We had just moved offices, so we were in dire need of a conference table. I quickly decided to go for the picnic table version, so we could also use it for team lunch.
After testing a few different solutions with a demo trial, I decided to stay with Join.me. The screen share capability is superior to Hangouts/Skype and the conversations so far were clear and glitch free. The best thing about it is that you can share your screen and people can join immediately without having to download anything.
How I set it up (with the help of a nice colleague)
Two days later, the packages arrived from Amazon. I was excited to set it up and see how our meeting experience would improve.

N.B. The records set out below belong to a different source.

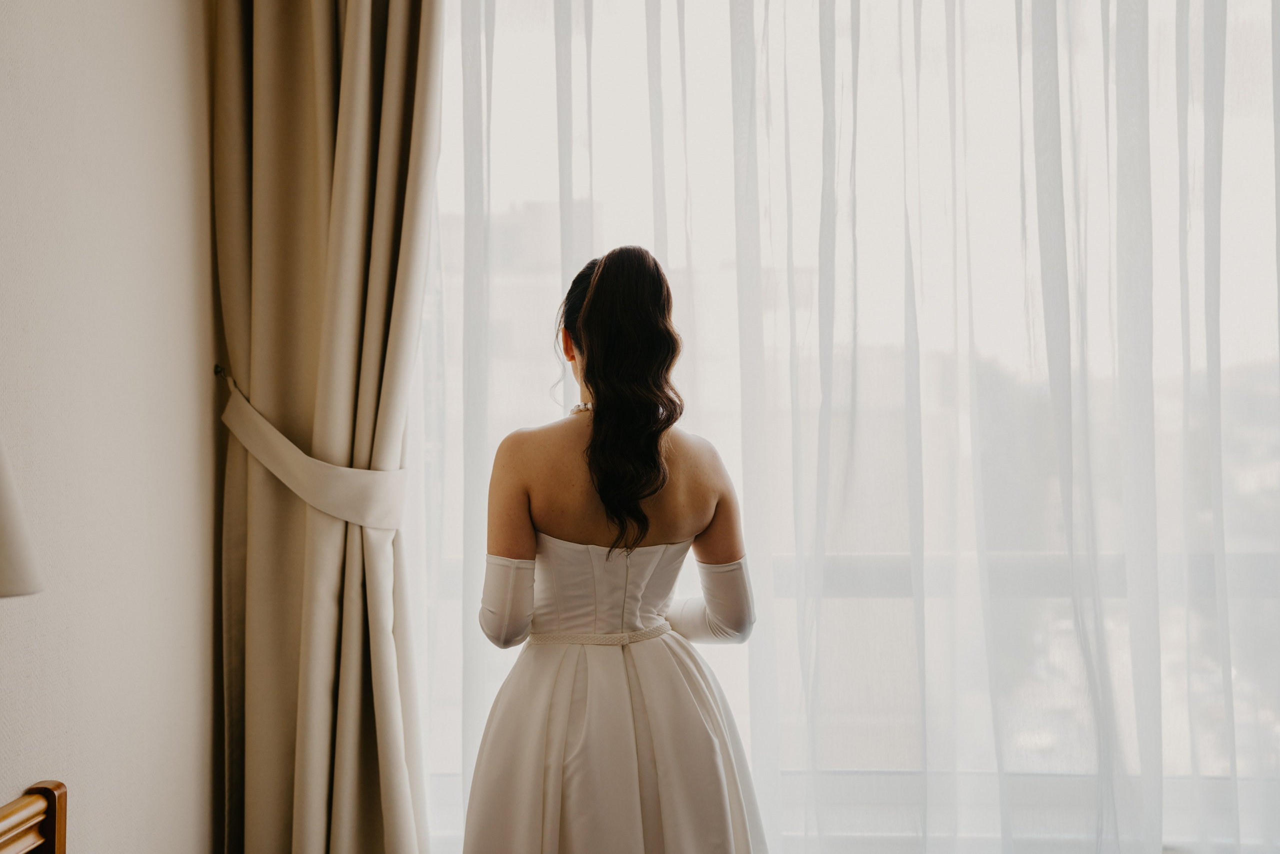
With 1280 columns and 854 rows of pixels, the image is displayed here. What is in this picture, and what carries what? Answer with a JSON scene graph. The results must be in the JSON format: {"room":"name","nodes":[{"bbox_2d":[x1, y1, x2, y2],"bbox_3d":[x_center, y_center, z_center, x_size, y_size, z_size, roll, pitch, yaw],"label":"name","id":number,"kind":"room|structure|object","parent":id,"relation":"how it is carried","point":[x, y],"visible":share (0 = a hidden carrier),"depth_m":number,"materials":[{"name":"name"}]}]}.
{"room":"bedroom","nodes":[
{"label":"bedroom","id":0,"kind":"room"},
{"bbox_2d":[0,0,223,851],"bbox_3d":[-1.054,-0.199,1.325,0.172,3.107,4.638,0,-1,3],"label":"wall","id":1,"kind":"structure","parent":0,"point":[28,772],"depth_m":2.69,"materials":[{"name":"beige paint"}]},
{"bbox_2d":[0,436,44,596],"bbox_3d":[-0.812,0.085,1.666,0.365,0.485,0.369,0,-1,3],"label":"lamp shade","id":2,"kind":"object","parent":1,"relation":"attached to","point":[13,553],"visible":1,"depth_m":1.69,"materials":[{"name":"fabric"}]},
{"bbox_2d":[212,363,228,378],"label":"curtain hook","id":3,"kind":"object","parent":1,"relation":"attached to","point":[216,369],"visible":0.54,"depth_m":3.17,"materials":[{"name":"metal"}]},
{"bbox_2d":[212,0,437,851],"bbox_3d":[-0.615,-0.140,3.264,0.595,3.005,0.211,0,-1,3],"label":"curtain","id":4,"kind":"object","parent":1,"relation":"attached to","point":[346,135],"visible":0.91,"depth_m":3.26,"materials":[{"name":"beige fabric"}]},
{"bbox_2d":[217,366,407,528],"bbox_3d":[-0.653,0.067,3.298,0.472,0.317,0.336,0,-1,3],"label":"curtain tieback","id":5,"kind":"object","parent":4,"relation":"attached to","point":[271,429],"visible":0.66,"depth_m":3.21,"materials":[{"name":"beige fabric"}]},
{"bbox_2d":[411,0,1279,853],"bbox_3d":[0.716,-0.199,3.453,2.860,2.374,0.115,0,-1,3],"label":"window","id":6,"kind":"structure","parent":0,"point":[492,653],"depth_m":3.44,"materials":[{"name":"glass"}]},
{"bbox_2d":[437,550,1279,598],"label":"balcony railing","id":7,"kind":"object","parent":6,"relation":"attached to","point":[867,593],"visible":0.3,"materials":[{"name":"metal"}]},
{"bbox_2d":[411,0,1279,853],"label":"sheer curtain","id":8,"kind":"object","parent":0,"point":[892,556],"visible":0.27,"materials":[{"name":"white fabric"}]},
{"label":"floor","id":9,"kind":"structure","parent":0,"visible":0},
{"bbox_2d":[0,780,67,853],"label":"headboard","id":10,"kind":"object","parent":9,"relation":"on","point":[61,837],"visible":1,"depth_m":2.14,"materials":[{"name":"brown wood"}]},
{"bbox_2d":[463,241,765,851],"bbox_3d":[-0.047,0.480,2.855,0.572,1.572,0.674,0,-1,3],"label":"woman","id":11,"kind":"object","parent":9,"relation":"on","point":[594,429],"visible":0.98,"depth_m":2.70}
]}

My colleague Compton was nice enough to help out with the initial setup. I really wanted to have a dedicated video conferencing laptop, so that we don’t have to set it up again every week. We didn’t have an extra laptop left, so I set up an iMac on our conference table and connected the camera and microphone with USB cables. Additionally, we connected the iMac with the TV that we mounted on the wall.
Most importantly: Where sound comes from and where it goes to
The key is to have all the Input / Output speakers set up correctly: If you are using OS X, make sure to check in System Preferences and click on the Sound preference. Here toggle the Input and Output tabs to find the right source.
Don’t forget to also configure the new camera’s video and audio settings in Join.me.
How I make sure everything runs smoothly
Before the meeting: Double checking
The next day was Friday and our weekly meeting was on the agenda. Since I wanted to avoid any hiccups, I tested the whole system a few minutes before the meeting with our intern André in Stockholm.
It worked! André’s feedback was really positive. Especially regarding the audio, since the Jabra Speaker has a 360-degree omni-directional microphone. So I was hoping everyone in the room would be understood clearly.
After the meeting: Yay!
Overall the meeting went by far the best we’ve had in awhile. Even if people were laughing and someone was still speaking, the microphone was able to catch it due to advanced noise cancellation and deliver a clear sound on the other end.
Was it perfect? Nope.
Even though this was way better than the original video conference system, it was still not perfect.
First of all – we have a huge iMac standing on our conference table. Secondly, the camera angle only allows us to see four to five people, never the whole group.
What I learned from trying to setup a video conference system
I would have never thought that the quality of the video conference system would have such a huge impact on company culture and work environment. But especially in a remote setup, with people joining the call from far away locations, the weekly meeting is the only time when a remote employee receives company updates.
Working remotely without context is not only extremely frustrating, but also very inefficient. As an employee in the HQ office, this fact is all too easy to forget.
We have definitely learned that to run an all hands meeting efficiently, you not only need to present pertinent content, but also invest time and money into researching and setting up an excellent video conference system.